Work to complete> Put the data below into a JSON list of strings, with one string per line and no blank lines. Leave the pictures out.

Extracted data>

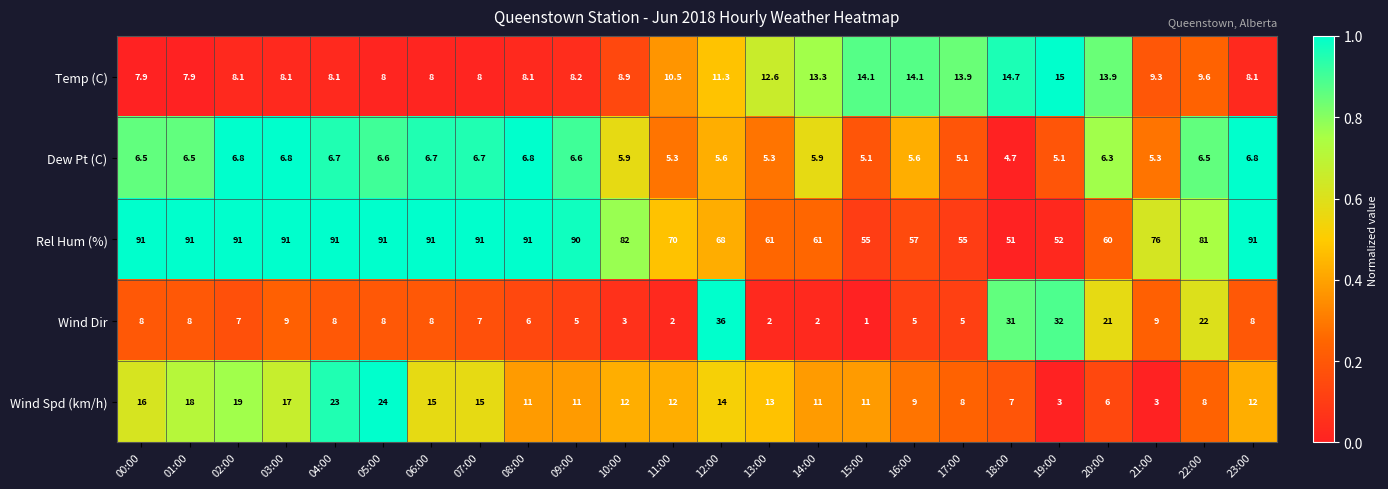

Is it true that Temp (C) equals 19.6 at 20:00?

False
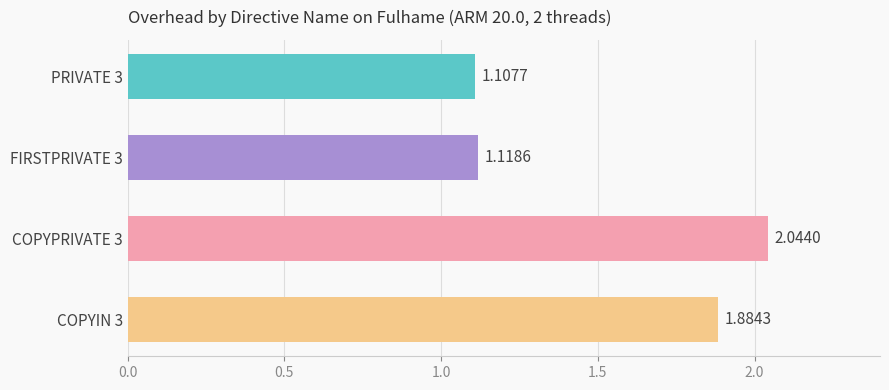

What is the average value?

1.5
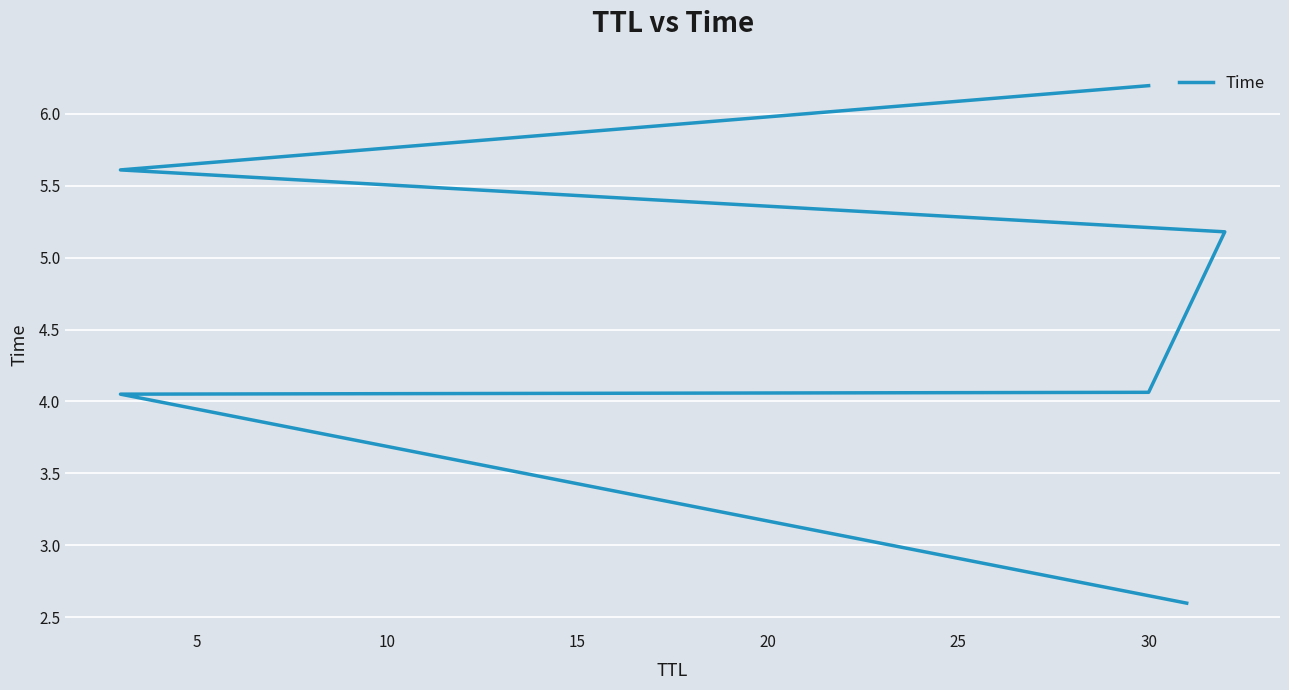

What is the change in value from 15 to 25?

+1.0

Task result>
[
  "Is it true that Temp (C) equals 19.6 at 20:00?",
  "False",
  "What is the average value?",
  "1.5",
  "What is the change in value from 15 to 25?",
  "+1.0"
]